> **Listed entries**
• • • • •

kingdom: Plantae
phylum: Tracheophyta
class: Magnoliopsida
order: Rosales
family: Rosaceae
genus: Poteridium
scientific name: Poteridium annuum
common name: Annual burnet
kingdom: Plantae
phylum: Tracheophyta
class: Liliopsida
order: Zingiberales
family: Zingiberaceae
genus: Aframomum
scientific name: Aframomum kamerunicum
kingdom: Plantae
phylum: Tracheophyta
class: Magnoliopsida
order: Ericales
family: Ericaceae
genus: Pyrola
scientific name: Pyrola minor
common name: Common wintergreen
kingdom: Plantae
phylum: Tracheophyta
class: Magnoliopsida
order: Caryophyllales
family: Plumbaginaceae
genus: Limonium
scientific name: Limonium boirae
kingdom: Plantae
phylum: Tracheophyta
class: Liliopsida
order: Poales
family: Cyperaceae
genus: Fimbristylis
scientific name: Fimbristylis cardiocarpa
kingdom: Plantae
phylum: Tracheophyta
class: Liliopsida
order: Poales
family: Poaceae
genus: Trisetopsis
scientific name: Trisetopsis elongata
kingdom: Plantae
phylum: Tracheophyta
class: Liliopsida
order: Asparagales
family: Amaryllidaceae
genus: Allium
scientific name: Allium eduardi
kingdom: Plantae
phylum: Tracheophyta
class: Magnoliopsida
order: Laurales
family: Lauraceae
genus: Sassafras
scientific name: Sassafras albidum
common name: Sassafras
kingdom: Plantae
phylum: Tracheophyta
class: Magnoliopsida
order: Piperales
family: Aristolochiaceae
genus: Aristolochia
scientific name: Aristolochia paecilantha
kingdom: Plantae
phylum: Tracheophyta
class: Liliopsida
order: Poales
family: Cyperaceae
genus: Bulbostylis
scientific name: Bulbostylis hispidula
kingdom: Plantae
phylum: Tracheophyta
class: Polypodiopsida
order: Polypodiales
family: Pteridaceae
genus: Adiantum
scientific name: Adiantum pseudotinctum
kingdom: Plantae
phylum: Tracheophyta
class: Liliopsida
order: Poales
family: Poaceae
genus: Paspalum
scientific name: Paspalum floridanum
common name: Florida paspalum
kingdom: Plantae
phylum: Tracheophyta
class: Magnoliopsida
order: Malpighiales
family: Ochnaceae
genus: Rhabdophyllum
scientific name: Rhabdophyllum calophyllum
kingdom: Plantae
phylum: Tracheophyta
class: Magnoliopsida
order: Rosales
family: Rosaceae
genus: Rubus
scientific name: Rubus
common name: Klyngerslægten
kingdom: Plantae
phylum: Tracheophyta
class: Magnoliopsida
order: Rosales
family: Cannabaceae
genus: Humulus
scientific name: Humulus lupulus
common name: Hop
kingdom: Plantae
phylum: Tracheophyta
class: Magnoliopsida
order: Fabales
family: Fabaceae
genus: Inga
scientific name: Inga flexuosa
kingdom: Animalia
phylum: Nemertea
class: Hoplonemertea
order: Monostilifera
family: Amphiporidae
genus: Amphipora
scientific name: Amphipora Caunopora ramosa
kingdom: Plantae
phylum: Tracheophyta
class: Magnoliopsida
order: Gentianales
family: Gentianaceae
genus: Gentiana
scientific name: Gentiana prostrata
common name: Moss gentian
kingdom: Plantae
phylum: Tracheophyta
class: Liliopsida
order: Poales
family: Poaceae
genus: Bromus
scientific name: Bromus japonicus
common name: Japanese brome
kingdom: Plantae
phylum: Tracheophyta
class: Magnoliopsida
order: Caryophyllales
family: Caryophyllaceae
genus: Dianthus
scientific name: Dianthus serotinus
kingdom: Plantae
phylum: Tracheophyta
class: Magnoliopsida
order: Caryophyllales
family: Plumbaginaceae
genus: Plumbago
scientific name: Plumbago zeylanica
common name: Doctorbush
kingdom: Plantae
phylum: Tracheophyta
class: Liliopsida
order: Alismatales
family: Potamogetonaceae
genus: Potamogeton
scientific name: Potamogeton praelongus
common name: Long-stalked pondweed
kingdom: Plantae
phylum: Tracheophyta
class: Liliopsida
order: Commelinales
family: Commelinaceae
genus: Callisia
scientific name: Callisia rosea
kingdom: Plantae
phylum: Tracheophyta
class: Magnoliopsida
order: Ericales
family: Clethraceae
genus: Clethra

• • • • •

> **The exercise**
Please set out every line of the listing above as a numbered list, leaving out any blank lines.

> **Result of the exercise**
1. kingdom: Plantae
2. phylum: Tracheophyta
3. class: Magnoliopsida
4. order: Rosales
5. family: Rosaceae
6. genus: Poteridium
7. scientific name: Poteridium annuum
8. common name: Annual burnet
9. kingdom: Plantae
10. phylum: Tracheophyta
11. class: Liliopsida
12. order: Zingiberales
13. family: Zingiberaceae
14. genus: Aframomum
15. scientific name: Aframomum kamerunicum
16. kingdom: Plantae
17. phylum: Tracheophyta
18. class: Magnoliopsida
19. order: Ericales
20. family: Ericaceae
21. genus: Pyrola
22. scientific name: Pyrola minor
23. common name: Common wintergreen
24. kingdom: Plantae
25. phylum: Tracheophyta
26. class: Magnoliopsida
27. order: Caryophyllales
28. family: Plumbaginaceae
29. genus: Limonium
30. scientific name: Limonium boirae
31. kingdom: Plantae
32. phylum: Tracheophyta
33. class: Liliopsida
34. order: Poales
35. family: Cyperaceae
36. genus: Fimbristylis
37. scientific name: Fimbristylis cardiocarpa
38. kingdom: Plantae
39. phylum: Tracheophyta
40. class: Liliopsida
41. order: Poales
42. family: Poaceae
43. genus: Trisetopsis
44. scientific name: Trisetopsis elongata
45. kingdom: Plantae
46. phylum: Tracheophyta
47. class: Liliopsida
48. order: Asparagales
49. family: Amaryllidaceae
50. genus: Allium
51. scientific name: Allium eduardi
52. kingdom: Plantae
53. phylum: Tracheophyta
54. class: Magnoliopsida
55. order: Laurales
56. family: Lauraceae
57. genus: Sassafras
58. scientific name: Sassafras albidum
59. common name: Sassafras
60. kingdom: Plantae
61. phylum: Tracheophyta
62. class: Magnoliopsida
63. order: Piperales
64. family: Aristolochiaceae
65. genus: Aristolochia
66. scientific name: Aristolochia paecilantha
67. kingdom: Plantae
68. phylum: Tracheophyta
69. class: Liliopsida
70. order: Poales
71. family: Cyperaceae
72. genus: Bulbostylis
73. scientific name: Bulbostylis hispidula
74. kingdom: Plantae
75. phylum: Tracheophyta
76. class: Polypodiopsida
77. order: Polypodiales
78. family: Pteridaceae
79. genus: Adiantum
80. scientific name: Adiantum pseudotinctum
81. kingdom: Plantae
82. phylum: Tracheophyta
83. class: Liliopsida
84. order: Poales
85. family: Poaceae
86. genus: Paspalum
87. scientific name: Paspalum floridanum
88. common name: Florida paspalum
89. kingdom: Plantae
90. phylum: Tracheophyta
91. class: Magnoliopsida
92. order: Malpighiales
93. family: Ochnaceae
94. genus: Rhabdophyllum
95. scientific name: Rhabdophyllum calophyllum
96. kingdom: Plantae
97. phylum: Tracheophyta
98. class: Magnoliopsida
99. order: Rosales
100. family: Rosaceae
101. genus: Rubus
102. scientific name: Rubus
103. common name: Klyngerslægten
104. kingdom: Plantae
105. phylum: Tracheophyta
106. class: Magnoliopsida
107. order: Rosales
108. family: Cannabaceae
109. genus: Humulus
110. scientific name: Humulus lupulus
111. common name: Hop
112. kingdom: Plantae
113. phylum: Tracheophyta
114. class: Magnoliopsida
115. order: Fabales
116. family: Fabaceae
117. genus: Inga
118. scientific name: Inga flexuosa
119. kingdom: Animalia
120. phylum: Nemertea
121. class: Hoplonemertea
122. order: Monostilifera
123. family: Amphiporidae
124. genus: Amphipora
125. scientific name: Amphipora Caunopora ramosa
126. kingdom: Plantae
127. phylum: Tracheophyta
128. class: Magnoliopsida
129. order: Gentianales
130. family: Gentianaceae
131. genus: Gentiana
132. scientific name: Gentiana prostrata
133. common name: Moss gentian
134. kingdom: Plantae
135. phylum: Tracheophyta
136. class: Liliopsida
137. order: Poales
138. family: Poaceae
139. genus: Bromus
140. scientific name: Bromus japonicus
141. common name: Japanese brome
142. kingdom: Plantae
143. phylum: Tracheophyta
144. class: Magnoliopsida
145. order: Caryophyllales
146. family: Caryophyllaceae
147. genus: Dianthus
148. scientific name: Dianthus serotinus
149. kingdom: Plantae
150. phylum: Tracheophyta
151. class: Magnoliopsida
152. order: Caryophyllales
153. family: Plumbaginaceae
154. genus: Plumbago
155. scientific name: Plumbago zeylanica
156. common name: Doctorbush
157. kingdom: Plantae
158. phylum: Tracheophyta
159. class: Liliopsida
160. order: Alismatales
161. family: Potamogetonaceae
162. genus: Potamogeton
163. scientific name: Potamogeton praelongus
164. common name: Long-stalked pondweed
165. kingdom: Plantae
166. phylum: Tracheophyta
167. class: Liliopsida
168. order: Commelinales
169. family: Commelinaceae
170. genus: Callisia
171. scientific name: Callisia rosea
172. kingdom: Plantae
173. phylum: Tracheophyta
174. class: Magnoliopsida
175. order: Ericales
176. family: Clethraceae
177. genus: Clethra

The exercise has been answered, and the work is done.